La séparation change aussi les conditions de logement

La séparation change aussi les conditions de logement

Qui conserve le logement lors d’une séparation ou d’un divorce? Qui doit déménager? Peut-on résilier ou vendre le logement familial à l’insu et sans l’approbation de son partenaire? Des questions qui se posent dans beaucoup de familles et qui deviennent souvent source de conflit.

En général, les conjoints d’un couple marié sont tous deux locataires du logement. Ils ont signé le contrat de bail conjointement, et le propriétaire est tenu de les aviser séparément (lettres distinctes) en cas de modification contractuelle, qu’il s’agisse d’une augmentation de loyer ou d’une résiliation de contrat. En outre, s’ils veulent déménager, ils doivent tous deux signer la lettre de résiliation.

Mais que se passe-t-il lorsqu’il est question de séparation, voire de divorce? En principe, le couple ne tarde pas à décider lequel des deux quittera le logement.En cas de conflit, le tribunal tranche.

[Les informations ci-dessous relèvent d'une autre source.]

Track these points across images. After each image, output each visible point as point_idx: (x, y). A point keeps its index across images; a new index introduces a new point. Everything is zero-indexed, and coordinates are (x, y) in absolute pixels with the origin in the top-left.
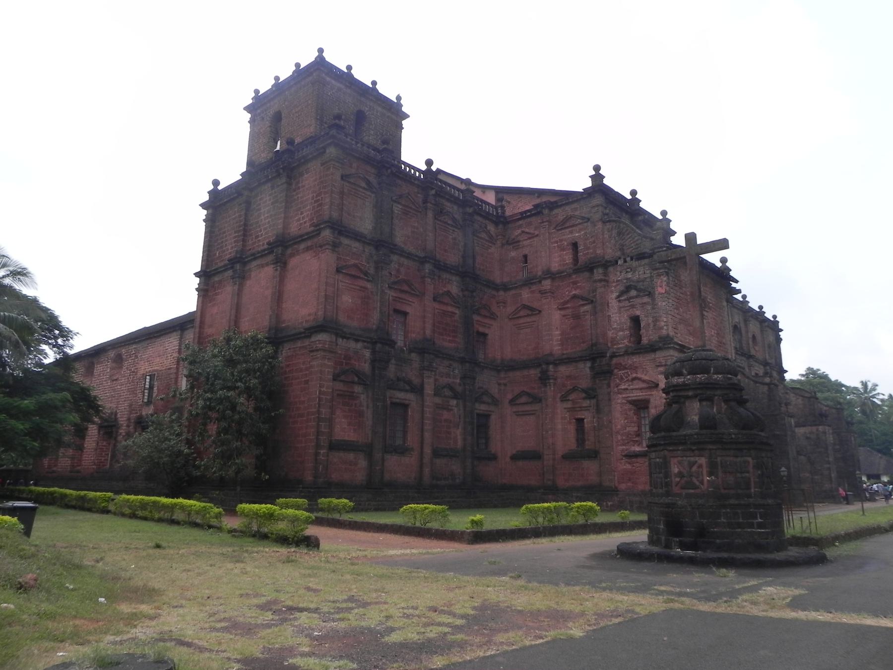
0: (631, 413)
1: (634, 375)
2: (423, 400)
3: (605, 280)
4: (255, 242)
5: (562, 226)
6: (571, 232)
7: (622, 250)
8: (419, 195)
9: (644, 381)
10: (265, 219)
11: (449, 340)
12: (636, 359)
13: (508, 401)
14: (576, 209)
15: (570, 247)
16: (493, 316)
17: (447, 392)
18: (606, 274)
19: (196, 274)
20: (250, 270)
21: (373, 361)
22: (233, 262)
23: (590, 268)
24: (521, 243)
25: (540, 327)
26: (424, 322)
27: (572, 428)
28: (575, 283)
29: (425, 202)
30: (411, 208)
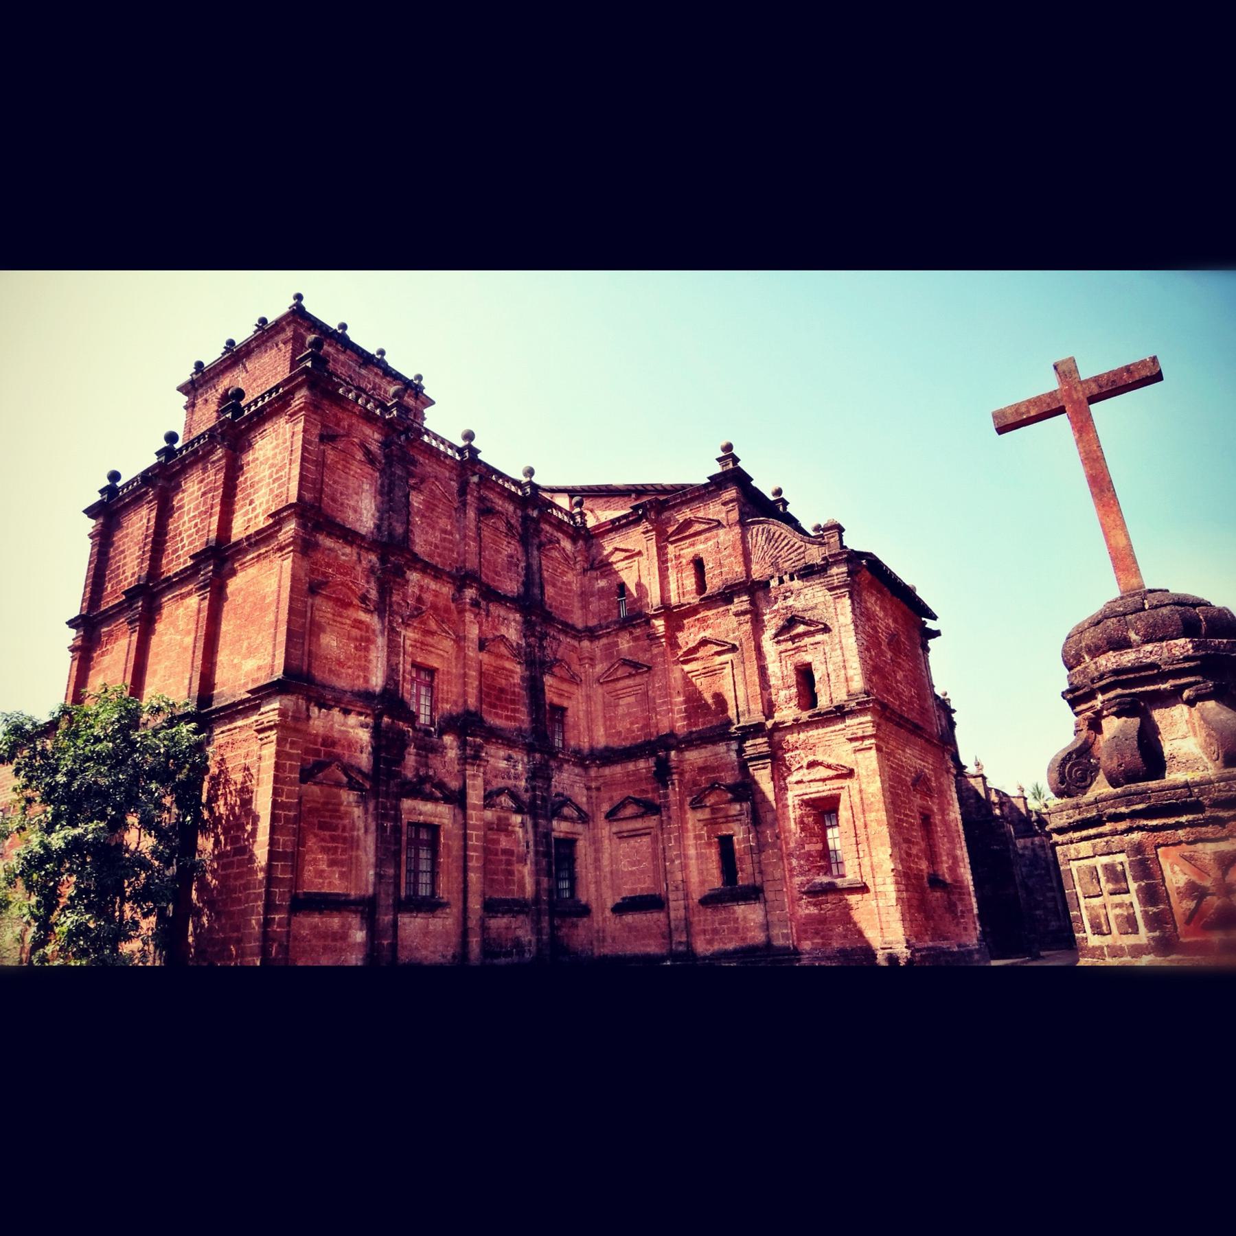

S’il y a des enfants, ils restent en général avec le parent qui en a la garde, la plupart du temps avec la mère. En cas de litige, la décision relève du tribunal; la sentence du divorce décrète qui a le droit de rester et qui doit payer. Une résiliation unilatérale aux dépens de l’autre conjoint n’est pas permise.

 

La situation se complique lorsqu’il s’agit de logement en propriété. Que l’appartement ou la maison soit enregistré au nom de l’un des conjoints ne signifie pas pour autant qu’il pourra y rester en cas de séparation ou de divorce. En effet, le propriétaire n’a aucun privilège.

En cas de conflit, le juge peut attribuer le logement à celui qui n’en est pas propriétaire initialement si certaines conditions sont remplies (il doit s’agir du logement de la famille, présence d’enfants ou autres motifs importants, pesée des intérêts). Bien évidemment, le conjoint propriétaire a toujours la possibilité de vendre le bien. S’il décide de vendre et résilie le contrat de location, l’autre conjoint sera contraint de chercher un nouveau toit. Dans ce cas, le droit du bail protège bien entendu le locataire.

Si le logement appartient aux deux conjoints, en propriété commune ou en copropriété, tous deux jouissent du droit de préemption. S’ils ne sont pas intéressés et ne font pas usage de leur droit, ils devront vendre l’immeuble à une tierce partie.

 

Convention de concubinage pour tous les cas :
Si un couple vit en union libre, les partenaires devraient régler leur cohabitation dans une convention de concubinage. Cette solution est vivement recommandée, notamment pour les couples qui ont des enfants. Il faudrait y stipuler qui contribue au loyer et pour combien ainsi que lequel des conjoints doit quitter le logement en cas de séparation.